William Parker

At Somewhere There
Barnyard Records BR 0313

An almost hour-long solo recital may seem daunting, but New York bassist William Parker easily impresses, as this bravura invention recorded at a local performance space attests. Cathedral Wisdom Light, this CD’s over-48-minute showpiece, is animated by his nearly limitless technique which prods, pulses, pummels and propels polyphonic tones and textures from the four-strings and resonating wood of the bull fiddle.

Resolutely arco – although sporadic plucks sometimes parallel the bow movement – the tempo is never less than andante and more than allegro. Within these parameters Parker layers phrases, note clusters and unexpected vamps, chafing wood and splitting string tones as well as agitato stops and chunky sul tasto expansions into the multiphonic narrative. As the shuffle-bowed fantasia evolves, taunt, creaking and swabbed timbres distend so that these pressured strokes shudder with affiliated partials as well as fundamental notes. Sometimes displaying portamento finesse, at points Parker mercurially showcases split-second variants on reveille, parallel bebop vamps and even a minor variant on legato chamber music.
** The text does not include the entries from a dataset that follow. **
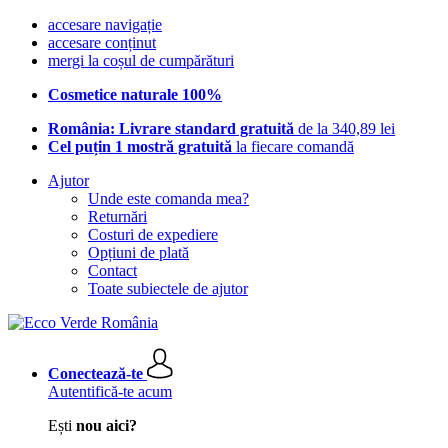
accesare navigație
accesare conținut
mergi la coșul de cumpărături
Cosmetice naturale 100%
România: Livrare standard gratuită
de la 340,89 lei
Cel puțin 1 mostră gratuită
la fiecare comandă
Ajutor
Unde este comanda mea?
Returnări
Costuri de expediere
Opțiuni de plată
Contact
Toate subiectele de ajutor
Conectează-te
Autentifică-te acum
Ești
nou aici?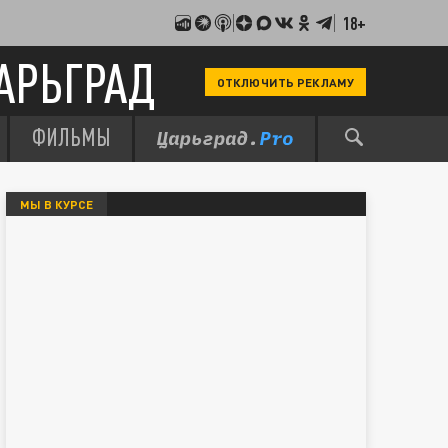
18+
АРЬГРАД
ОТКЛЮЧИТЬ РЕКЛАМУ
ФИЛЬМЫ
МЫ В КУРСЕ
With every part of the instrument in use, including the belly, waist and the strings beneath the bridge, the bassist is able to craftily shift the tonal centre throughout, introducing novel harmonies and rubato asides to the ongoing improvisation. A final variant drives the chromatic performance to a mellower low-pitched climax, before replicating the exposition with shrill sawing.

Short addenda on dousin’gouni and double flute complete the program, but after Parker’s exceptional bass solo, these are somewhat akin to hearing Glenn Gould’s harpsichord recording.